Eileen de Greer, fille unique d’un comte anglais, est en âge de se marier depuis déjà plusieurs années, mais cet esprit libre et vif n’est pas pressé de se plier à cet usage malgré les insistances de son père. Lors d’un bal, elle manigance avec son amie Charlotte pour que le dernier prétendant en date se
détourne d’elle et jette son dévolu sur sa jolie comparse. C’est à cette occasion qu’elle rencontre le comte Artus de Janlys. Ténébreux, fascinant, ses yeux verts et son sourire enjôleur la font chavirer. L’empressement avec lequel il lui tient compagnie ne peut que la réjouir, il s’empresse même de jouer les chevaliers servants en molestant les troublions qui se montrent trop gênants. Mais les fréquentations du comte de Greer inquiètent Eileen: il semble acculé, poussé à n’importe quelle extrémité par de mystérieux visiteurs. D’autre part, des meurtres sauvages terrifient la ville, et la curiosité d’Eileen est mise à rude épreuve devant toutes les rumeurs mondaines: les conflits religieux qui ont poussé autrefois sa famille à fuir l’Angleterre auraient-ils un lien avec l’une ou l’autre des affaires? Qu’importe: où qu’elle aille se cacher, l’empressement de Janlys ne faiblit pas, et il met un point d’honneur à se trouver sur son chemin avec une étonnante assiduité.
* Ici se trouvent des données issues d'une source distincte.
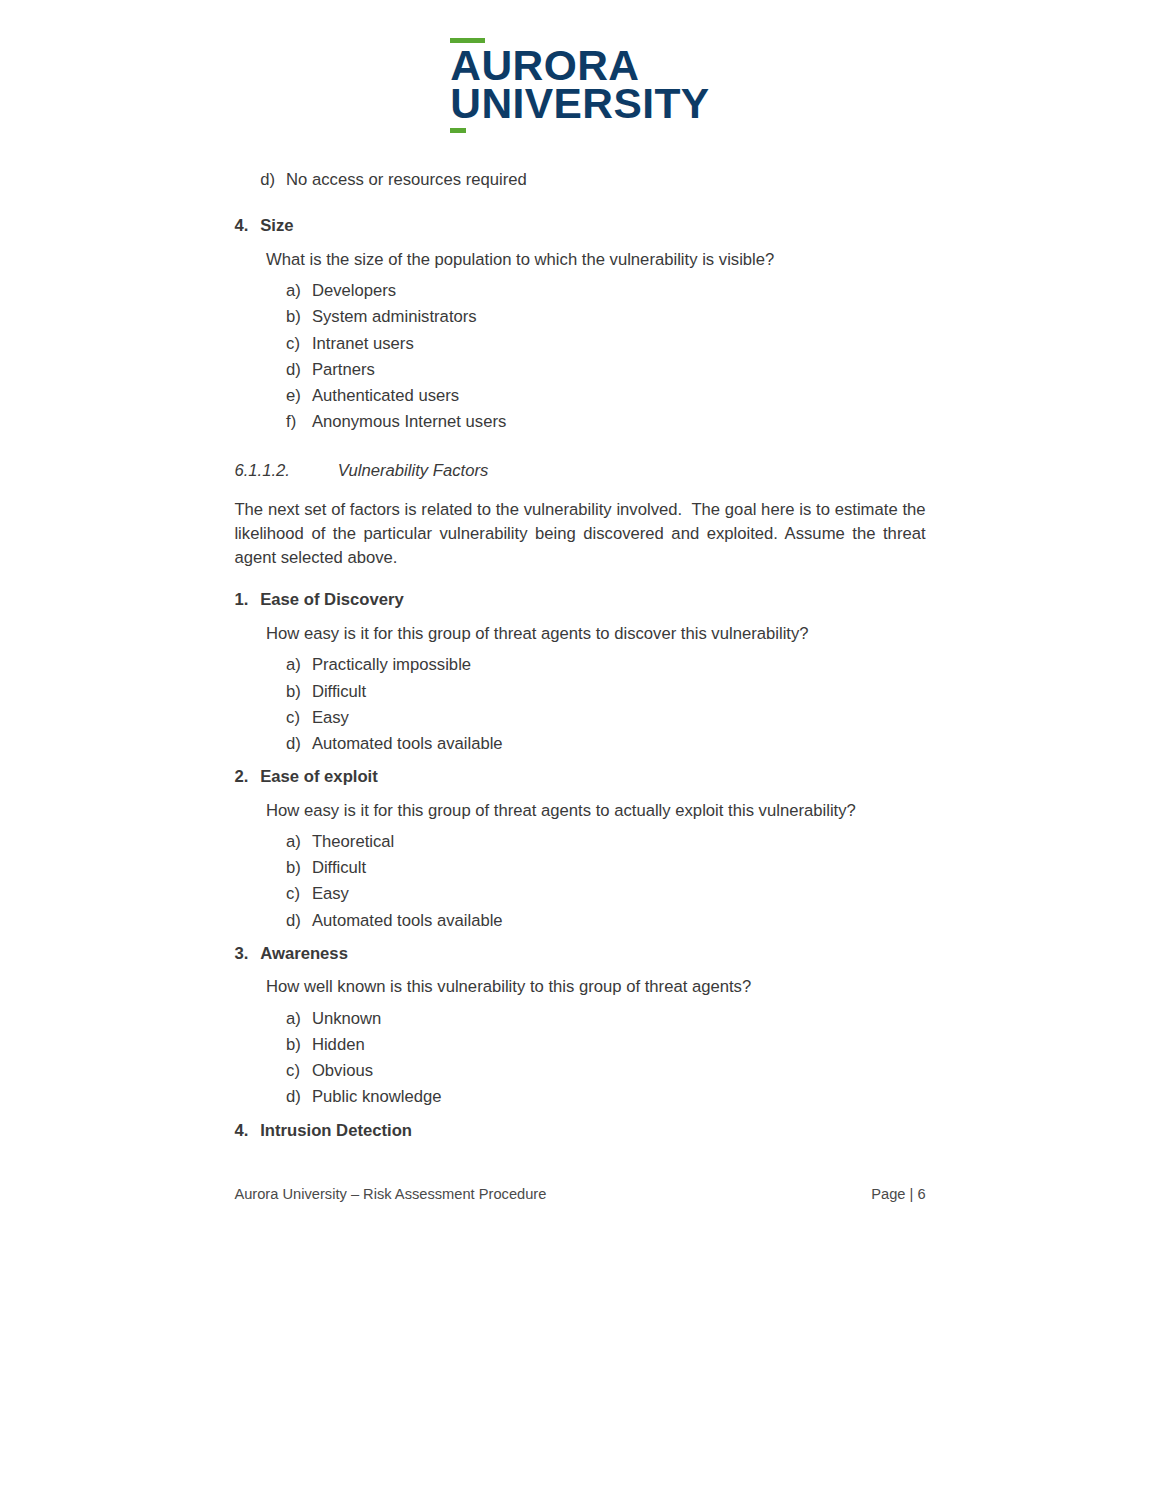AURORA UNIVERSITY
d) No access or resources required
4. Size
What is the size of the population to which the vulnerability is visible?
a) Developers
b) System administrators
c) Intranet users
d) Partners
e) Authenticated users
f) Anonymous Internet users
6.1.1.2. Vulnerability Factors
The next set of factors is related to the vulnerability involved. The goal here is to estimate the likelihood of the particular vulnerability being discovered and exploited. Assume the threat agent selected above.
1. Ease of Discovery
How easy is it for this group of threat agents to discover this vulnerability?
a) Practically impossible
b) Difficult
c) Easy
d) Automated tools available
2. Ease of exploit
How easy is it for this group of threat agents to actually exploit this vulnerability?
a) Theoretical
b) Difficult
c) Easy
d) Automated tools available
3. Awareness
How well known is this vulnerability to this group of threat agents?
a) Unknown
b) Hidden
c) Obvious
d) Public knowledge
4. Intrusion Detection
Aurora University – Risk Assessment Procedure Page | 6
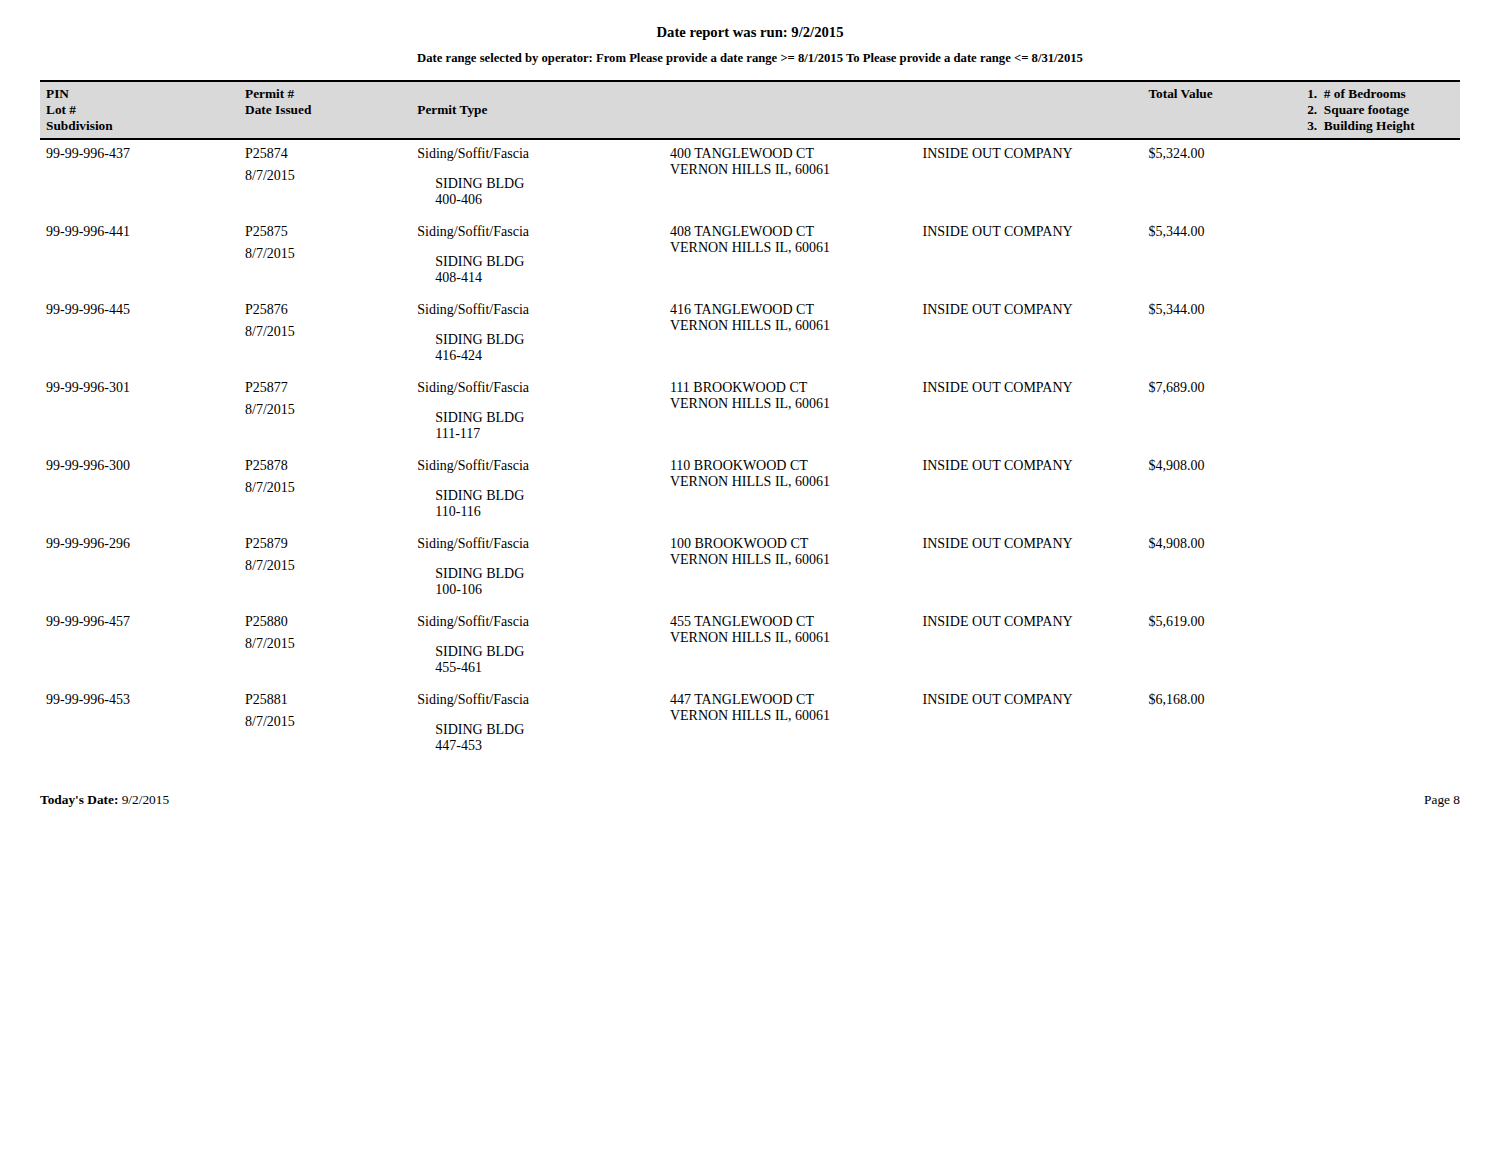Date report was run: 9/2/2015
Date range selected by operator: From Please provide a date range >= 8/1/2015 To Please provide a date range <= 8/31/2015
| PIN Lot # Subdivision | Permit # Date Issued | Permit Type | | | Total Value | 1. # of Bedrooms 2. Square footage 3. Building Height |
| --- | --- | --- | --- | --- | --- | --- |
| 99-99-996-437 | P25874 8/7/2015 | Siding/Soffit/Fascia SIDING BLDG 400-406 | 400 TANGLEWOOD CT VERNON HILLS IL, 60061 | INSIDE OUT COMPANY | $5,324.00 | |
| 99-99-996-441 | P25875 8/7/2015 | Siding/Soffit/Fascia SIDING BLDG 408-414 | 408 TANGLEWOOD CT VERNON HILLS IL, 60061 | INSIDE OUT COMPANY | $5,344.00 | |
| 99-99-996-445 | P25876 8/7/2015 | Siding/Soffit/Fascia SIDING BLDG 416-424 | 416 TANGLEWOOD CT VERNON HILLS IL, 60061 | INSIDE OUT COMPANY | $5,344.00 | |
| 99-99-996-301 | P25877 8/7/2015 | Siding/Soffit/Fascia SIDING BLDG 111-117 | 111 BROOKWOOD CT VERNON HILLS IL, 60061 | INSIDE OUT COMPANY | $7,689.00 | |
| 99-99-996-300 | P25878 8/7/2015 | Siding/Soffit/Fascia SIDING BLDG 110-116 | 110 BROOKWOOD CT VERNON HILLS IL, 60061 | INSIDE OUT COMPANY | $4,908.00 | |
| 99-99-996-296 | P25879 8/7/2015 | Siding/Soffit/Fascia SIDING BLDG 100-106 | 100 BROOKWOOD CT VERNON HILLS IL, 60061 | INSIDE OUT COMPANY | $4,908.00 | |
| 99-99-996-457 | P25880 8/7/2015 | Siding/Soffit/Fascia SIDING BLDG 455-461 | 455 TANGLEWOOD CT VERNON HILLS IL, 60061 | INSIDE OUT COMPANY | $5,619.00 | |
| 99-99-996-453 | P25881 8/7/2015 | Siding/Soffit/Fascia SIDING BLDG 447-453 | 447 TANGLEWOOD CT VERNON HILLS IL, 60061 | INSIDE OUT COMPANY | $6,168.00 | |
Today's Date: 9/2/2015 Page 8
Il y avait longtemps que l’ambiance raffinée et mystérieuse d’un livre n’avait pas eu autant d’effet sur moi. Il s’agit avant tout d’un véritable roman historique: avec une plume ciselée, pesée, ornée, on nous plonge dans le Paris du XVIème siècle, avec son lot de robes somptueuses, de pierreries étincelantes, de coiffures aériennes, mais aussi de bandits de grands chemins. J’ai adoré suivre cette langueur métaphorique, ce vouvoiement permanent, ce passé simple qui se glisse dans les dialogues, cette langue délicate, précieuse. Grâce à ce style si soigné, on nous fait entrevoir une période politique sombre, sur fond d’affirmation du pouvoir religieux anglican.
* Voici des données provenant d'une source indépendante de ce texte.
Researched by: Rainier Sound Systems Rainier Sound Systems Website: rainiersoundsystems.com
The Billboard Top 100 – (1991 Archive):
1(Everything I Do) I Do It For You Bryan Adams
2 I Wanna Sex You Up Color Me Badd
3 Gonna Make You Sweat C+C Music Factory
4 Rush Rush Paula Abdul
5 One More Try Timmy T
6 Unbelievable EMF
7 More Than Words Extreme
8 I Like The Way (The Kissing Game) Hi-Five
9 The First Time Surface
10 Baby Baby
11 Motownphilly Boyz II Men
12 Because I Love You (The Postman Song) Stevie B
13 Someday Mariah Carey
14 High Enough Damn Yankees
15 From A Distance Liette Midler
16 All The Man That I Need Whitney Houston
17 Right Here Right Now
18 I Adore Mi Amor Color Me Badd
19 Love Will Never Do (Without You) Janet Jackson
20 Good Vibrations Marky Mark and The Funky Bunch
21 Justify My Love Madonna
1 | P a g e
Le personnage d’Eileen est assez fascinant: femme libre et indépendante comme il est assez mal vu de l’être à l’époque, surnommée Rose par ses proches, elle m’a pourtant souvent agacée par sa tendance à se mêler de tout sans se soucier des conséquences, et j’ai attendu avec un plaisir certain que les événements lui reviennent dans la figure pour lui faire comprendre de temps en temps que le monde ne tourne pas autour d’elle. Elle n’en est que plus attachante: toute la découverte de l’étrange univers dans lequel elle plonge nous est transcrit par ses yeux, avec ses inquiétudes, ses incompréhensions, et j’ai aimé qu’on parte du principe que le lecteur ne sait rien et a tout à découvrir.
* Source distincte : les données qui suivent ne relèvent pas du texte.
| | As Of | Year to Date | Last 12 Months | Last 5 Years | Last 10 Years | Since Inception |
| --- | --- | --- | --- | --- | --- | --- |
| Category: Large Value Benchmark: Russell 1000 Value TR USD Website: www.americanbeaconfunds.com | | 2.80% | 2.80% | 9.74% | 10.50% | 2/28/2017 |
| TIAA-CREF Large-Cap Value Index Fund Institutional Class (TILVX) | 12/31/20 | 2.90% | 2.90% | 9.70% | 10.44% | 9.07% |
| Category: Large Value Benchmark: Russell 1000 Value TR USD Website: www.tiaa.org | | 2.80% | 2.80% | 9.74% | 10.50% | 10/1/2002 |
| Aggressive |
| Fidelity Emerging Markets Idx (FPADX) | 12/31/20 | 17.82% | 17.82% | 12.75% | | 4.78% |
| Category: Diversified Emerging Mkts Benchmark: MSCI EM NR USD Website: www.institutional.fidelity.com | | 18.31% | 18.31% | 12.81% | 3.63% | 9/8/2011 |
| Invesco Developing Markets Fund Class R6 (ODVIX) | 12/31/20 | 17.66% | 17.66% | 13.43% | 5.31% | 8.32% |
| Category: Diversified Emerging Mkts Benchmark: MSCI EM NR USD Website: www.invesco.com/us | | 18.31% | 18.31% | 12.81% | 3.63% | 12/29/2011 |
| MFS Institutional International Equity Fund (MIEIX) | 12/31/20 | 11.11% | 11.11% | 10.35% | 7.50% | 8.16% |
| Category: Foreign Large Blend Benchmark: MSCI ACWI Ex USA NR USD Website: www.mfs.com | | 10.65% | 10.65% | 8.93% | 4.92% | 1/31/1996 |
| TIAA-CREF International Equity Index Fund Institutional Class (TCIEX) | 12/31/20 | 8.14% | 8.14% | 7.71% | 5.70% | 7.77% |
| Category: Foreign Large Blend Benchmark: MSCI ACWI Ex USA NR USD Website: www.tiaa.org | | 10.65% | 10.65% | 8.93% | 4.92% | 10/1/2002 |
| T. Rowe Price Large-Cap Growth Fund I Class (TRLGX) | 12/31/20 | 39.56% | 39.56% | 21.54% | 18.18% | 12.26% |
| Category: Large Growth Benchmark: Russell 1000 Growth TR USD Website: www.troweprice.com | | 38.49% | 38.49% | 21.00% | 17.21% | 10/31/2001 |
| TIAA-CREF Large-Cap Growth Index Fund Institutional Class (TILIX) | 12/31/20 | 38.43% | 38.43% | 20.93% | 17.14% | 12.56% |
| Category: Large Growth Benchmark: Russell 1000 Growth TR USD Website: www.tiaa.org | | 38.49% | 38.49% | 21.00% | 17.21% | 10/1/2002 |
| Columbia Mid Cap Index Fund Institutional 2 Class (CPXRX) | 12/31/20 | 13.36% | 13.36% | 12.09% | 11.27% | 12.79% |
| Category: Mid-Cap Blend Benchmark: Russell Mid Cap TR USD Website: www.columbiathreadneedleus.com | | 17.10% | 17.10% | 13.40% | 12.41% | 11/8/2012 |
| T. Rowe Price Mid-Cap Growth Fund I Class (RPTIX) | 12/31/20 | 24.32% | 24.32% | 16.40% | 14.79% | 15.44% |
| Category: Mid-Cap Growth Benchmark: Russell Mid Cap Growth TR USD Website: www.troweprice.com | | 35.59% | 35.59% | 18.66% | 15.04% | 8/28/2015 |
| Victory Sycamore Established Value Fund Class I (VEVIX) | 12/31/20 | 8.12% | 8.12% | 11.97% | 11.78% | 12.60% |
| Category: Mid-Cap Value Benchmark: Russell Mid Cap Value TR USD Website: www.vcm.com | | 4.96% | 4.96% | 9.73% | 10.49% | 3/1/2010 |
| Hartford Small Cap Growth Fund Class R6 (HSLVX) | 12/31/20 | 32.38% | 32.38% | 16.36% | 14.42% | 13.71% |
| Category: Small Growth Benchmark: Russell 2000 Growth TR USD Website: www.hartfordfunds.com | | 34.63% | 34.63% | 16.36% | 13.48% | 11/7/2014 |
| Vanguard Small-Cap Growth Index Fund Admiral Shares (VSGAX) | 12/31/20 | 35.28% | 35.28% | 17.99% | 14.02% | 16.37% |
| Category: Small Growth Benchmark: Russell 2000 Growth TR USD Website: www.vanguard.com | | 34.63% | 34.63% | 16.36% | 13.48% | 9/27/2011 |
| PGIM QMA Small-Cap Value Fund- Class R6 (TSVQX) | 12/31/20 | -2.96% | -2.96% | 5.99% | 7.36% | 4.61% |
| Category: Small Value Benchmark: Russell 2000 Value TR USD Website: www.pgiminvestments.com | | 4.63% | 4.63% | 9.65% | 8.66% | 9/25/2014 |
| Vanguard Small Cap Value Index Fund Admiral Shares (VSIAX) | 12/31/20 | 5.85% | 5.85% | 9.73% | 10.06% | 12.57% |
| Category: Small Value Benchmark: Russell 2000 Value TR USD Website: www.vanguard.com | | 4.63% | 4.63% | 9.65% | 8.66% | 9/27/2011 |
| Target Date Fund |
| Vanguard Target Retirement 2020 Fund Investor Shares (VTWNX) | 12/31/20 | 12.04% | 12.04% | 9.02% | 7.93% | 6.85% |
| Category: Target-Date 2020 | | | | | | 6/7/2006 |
Quant à Artus, il est de ces personnages charmeurs, riches, forts, chevaleresques et dangereux qui sèment des hordes de fan derrière eux. Mais loin de céder à ces clichés, il révèle vite une personnalité bien plus complexe et une histoire bien plus étonnante dans laquelle Rose ne joue peut-être pas le rôle si simple de la jolie élue du Prince Charmant. Et si l’apparition de son frère Adelphe semble là encore faire jouer une ficelle facile, le binôme qu’ils forment fonctionne bien et personnellement, j’ai préféré la figure franche, lumineuse et élégante d’Adelphe qui préfère se battre aux poignards plutôt qu’avec ses poings. Loin d’une simple romance, c’est une véritable initiation, avec les règles du groupe, son organisation, ses tabous et son histoire, qui attend Rose et le lecteur.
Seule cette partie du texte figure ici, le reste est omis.